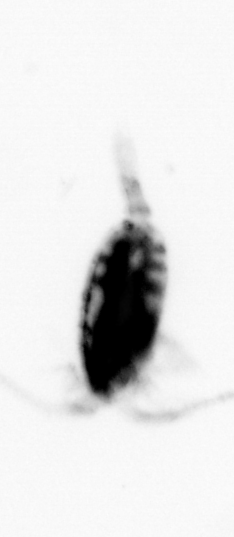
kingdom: Animalia
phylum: Arthropoda
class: Copepoda
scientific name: Copepoda
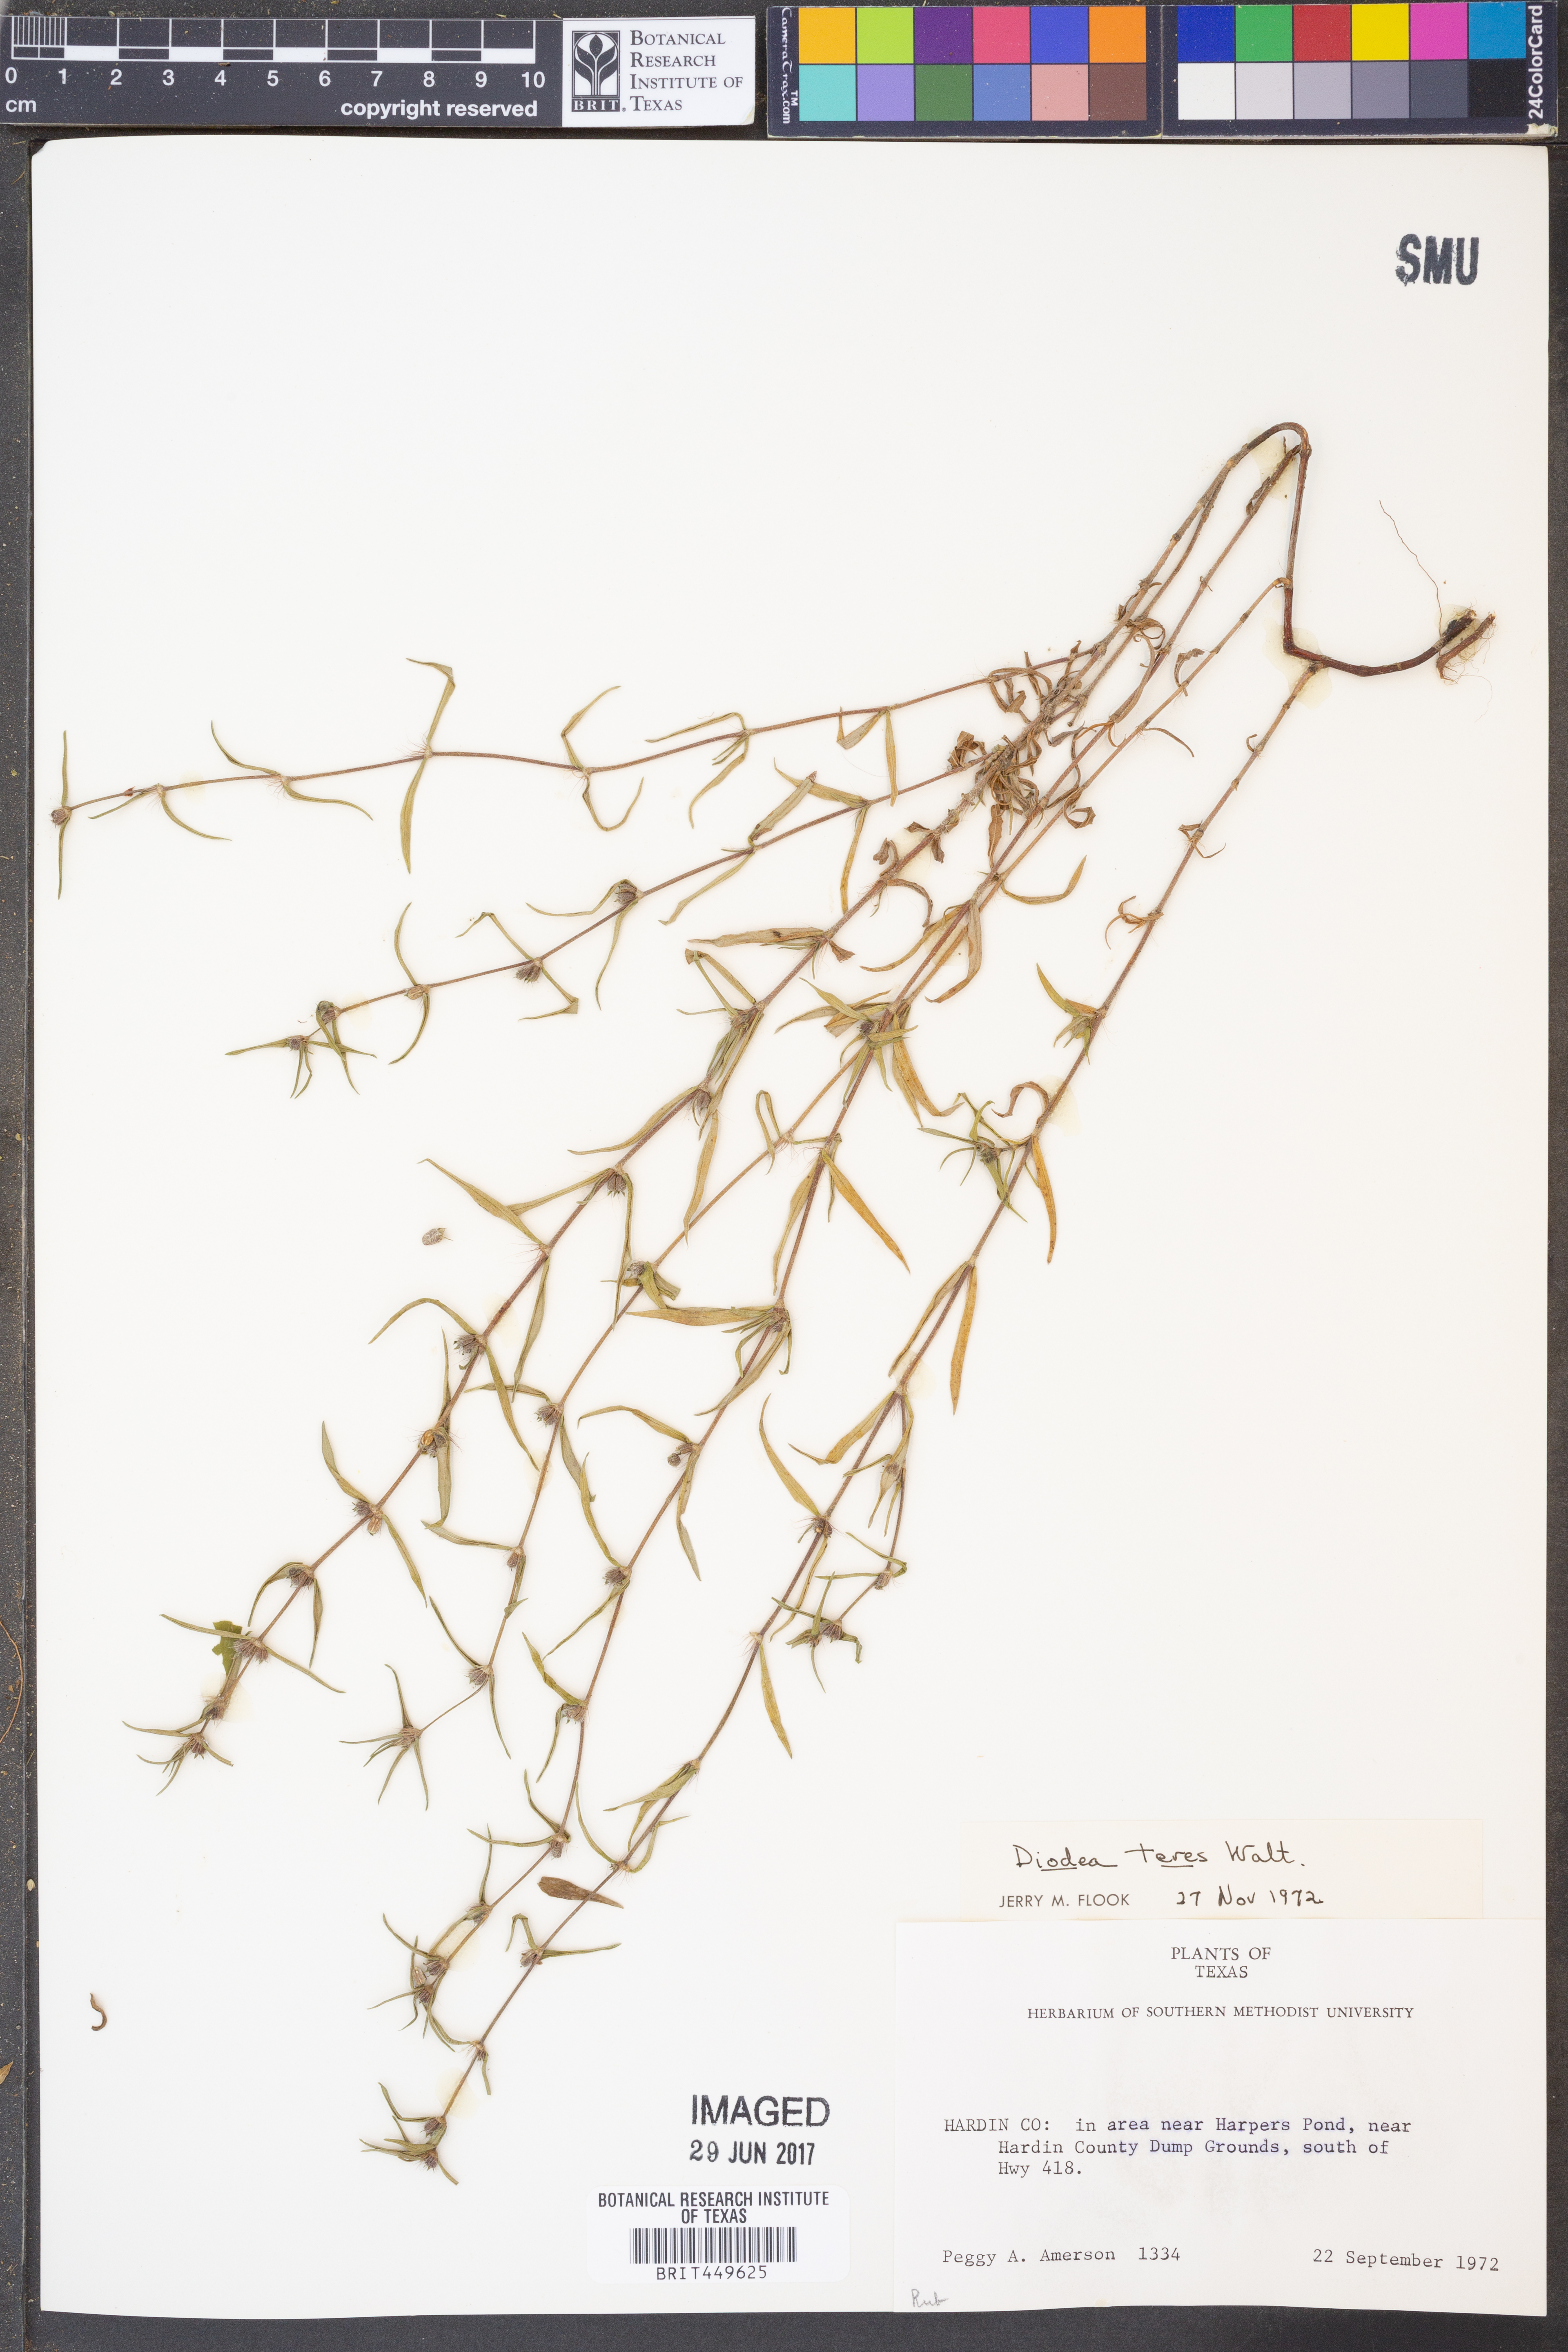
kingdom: Plantae
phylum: Tracheophyta
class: Magnoliopsida
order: Gentianales
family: Rubiaceae
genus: Hexasepalum
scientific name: Hexasepalum teres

_ _ _ _ _ _ _

Copy every line of text in the material above word for word, leaving out the pictures.

kingdom: Animalia
phylum: Arthropoda
class: Copepoda
scientific name: Copepoda
kingdom: Plantae
phylum: Tracheophyta
class: Magnoliopsida
order: Gentianales
family: Rubiaceae
genus: Hexasepalum
scientific name: Hexasepalum teres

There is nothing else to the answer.